## Exercise aim
Using the entries below, give the count of lines that hold "sương". Say nothing besides the number.

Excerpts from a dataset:
*** Begin section ***
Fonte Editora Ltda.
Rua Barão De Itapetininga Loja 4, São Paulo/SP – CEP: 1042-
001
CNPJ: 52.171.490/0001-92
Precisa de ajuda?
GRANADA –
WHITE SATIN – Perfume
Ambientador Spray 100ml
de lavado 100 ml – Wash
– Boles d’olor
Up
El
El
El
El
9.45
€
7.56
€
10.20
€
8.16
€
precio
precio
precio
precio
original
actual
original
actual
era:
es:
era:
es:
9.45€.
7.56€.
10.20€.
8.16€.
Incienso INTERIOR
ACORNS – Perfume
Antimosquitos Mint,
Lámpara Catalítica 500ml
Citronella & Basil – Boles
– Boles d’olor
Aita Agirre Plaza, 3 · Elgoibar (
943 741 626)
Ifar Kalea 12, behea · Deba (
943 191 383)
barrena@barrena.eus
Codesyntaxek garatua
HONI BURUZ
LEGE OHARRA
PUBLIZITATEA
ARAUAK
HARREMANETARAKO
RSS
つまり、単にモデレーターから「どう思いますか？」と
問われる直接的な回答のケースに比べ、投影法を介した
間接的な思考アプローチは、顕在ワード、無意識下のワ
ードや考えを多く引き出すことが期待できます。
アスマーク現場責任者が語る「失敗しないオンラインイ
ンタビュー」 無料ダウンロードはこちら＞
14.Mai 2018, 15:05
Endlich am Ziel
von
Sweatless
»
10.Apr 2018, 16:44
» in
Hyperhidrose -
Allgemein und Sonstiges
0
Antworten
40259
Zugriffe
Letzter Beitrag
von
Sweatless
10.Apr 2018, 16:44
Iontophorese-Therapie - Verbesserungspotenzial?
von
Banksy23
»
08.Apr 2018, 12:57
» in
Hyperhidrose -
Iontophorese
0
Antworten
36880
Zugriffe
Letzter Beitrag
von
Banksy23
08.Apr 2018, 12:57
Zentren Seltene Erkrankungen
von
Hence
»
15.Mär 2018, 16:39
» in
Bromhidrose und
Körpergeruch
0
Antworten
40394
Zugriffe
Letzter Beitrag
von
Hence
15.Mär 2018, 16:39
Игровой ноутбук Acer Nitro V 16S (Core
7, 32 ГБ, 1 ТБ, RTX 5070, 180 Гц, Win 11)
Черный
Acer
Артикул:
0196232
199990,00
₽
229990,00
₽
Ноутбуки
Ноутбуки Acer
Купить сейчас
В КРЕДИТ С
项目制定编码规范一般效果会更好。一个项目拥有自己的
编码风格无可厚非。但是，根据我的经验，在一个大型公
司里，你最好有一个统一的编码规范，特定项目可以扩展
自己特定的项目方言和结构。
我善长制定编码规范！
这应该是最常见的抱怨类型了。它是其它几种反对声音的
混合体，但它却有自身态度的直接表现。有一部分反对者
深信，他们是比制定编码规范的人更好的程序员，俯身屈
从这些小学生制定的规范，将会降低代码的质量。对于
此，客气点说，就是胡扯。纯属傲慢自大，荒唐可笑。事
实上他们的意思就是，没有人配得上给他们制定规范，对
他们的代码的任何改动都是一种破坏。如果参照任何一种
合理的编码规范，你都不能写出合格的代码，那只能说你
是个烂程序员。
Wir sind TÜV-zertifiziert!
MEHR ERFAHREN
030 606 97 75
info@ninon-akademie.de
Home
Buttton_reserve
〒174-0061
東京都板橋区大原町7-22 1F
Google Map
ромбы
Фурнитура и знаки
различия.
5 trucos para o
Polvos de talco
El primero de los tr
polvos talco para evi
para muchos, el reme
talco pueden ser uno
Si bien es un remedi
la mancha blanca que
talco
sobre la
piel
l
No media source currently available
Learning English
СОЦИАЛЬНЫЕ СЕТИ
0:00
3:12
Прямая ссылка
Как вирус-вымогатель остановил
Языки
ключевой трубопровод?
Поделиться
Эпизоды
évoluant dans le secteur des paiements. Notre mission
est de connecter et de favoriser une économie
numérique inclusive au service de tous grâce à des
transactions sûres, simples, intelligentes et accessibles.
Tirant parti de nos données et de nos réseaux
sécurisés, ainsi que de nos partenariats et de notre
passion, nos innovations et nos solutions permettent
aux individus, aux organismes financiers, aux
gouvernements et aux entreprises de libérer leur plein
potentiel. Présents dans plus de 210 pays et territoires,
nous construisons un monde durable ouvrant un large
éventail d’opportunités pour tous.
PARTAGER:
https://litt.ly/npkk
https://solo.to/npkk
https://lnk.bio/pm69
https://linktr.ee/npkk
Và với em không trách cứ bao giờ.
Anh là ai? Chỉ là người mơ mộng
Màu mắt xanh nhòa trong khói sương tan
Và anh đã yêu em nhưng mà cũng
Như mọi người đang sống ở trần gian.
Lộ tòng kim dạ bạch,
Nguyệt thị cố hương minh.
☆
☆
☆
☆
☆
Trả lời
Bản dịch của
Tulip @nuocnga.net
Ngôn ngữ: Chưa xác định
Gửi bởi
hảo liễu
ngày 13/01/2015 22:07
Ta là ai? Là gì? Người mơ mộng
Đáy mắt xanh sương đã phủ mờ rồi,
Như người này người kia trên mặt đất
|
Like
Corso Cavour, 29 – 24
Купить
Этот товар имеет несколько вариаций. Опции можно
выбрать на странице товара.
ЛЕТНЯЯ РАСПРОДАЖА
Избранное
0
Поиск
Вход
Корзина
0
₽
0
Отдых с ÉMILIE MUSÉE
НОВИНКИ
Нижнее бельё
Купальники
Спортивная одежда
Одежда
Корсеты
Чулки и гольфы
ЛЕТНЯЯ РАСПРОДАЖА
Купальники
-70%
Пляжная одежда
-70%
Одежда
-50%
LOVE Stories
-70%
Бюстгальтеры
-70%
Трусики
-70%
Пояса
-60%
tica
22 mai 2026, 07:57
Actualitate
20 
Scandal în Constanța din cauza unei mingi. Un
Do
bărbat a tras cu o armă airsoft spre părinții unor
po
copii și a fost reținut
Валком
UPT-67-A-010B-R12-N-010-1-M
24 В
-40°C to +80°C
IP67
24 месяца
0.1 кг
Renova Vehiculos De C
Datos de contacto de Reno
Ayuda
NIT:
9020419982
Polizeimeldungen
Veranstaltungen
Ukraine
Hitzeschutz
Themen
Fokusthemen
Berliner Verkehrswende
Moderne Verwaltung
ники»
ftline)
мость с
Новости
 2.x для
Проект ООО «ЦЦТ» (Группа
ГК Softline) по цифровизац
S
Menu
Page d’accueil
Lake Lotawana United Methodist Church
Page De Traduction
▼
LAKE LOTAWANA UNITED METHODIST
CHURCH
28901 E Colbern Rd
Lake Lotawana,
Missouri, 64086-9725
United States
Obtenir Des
*** End section ***
## Problem solution
2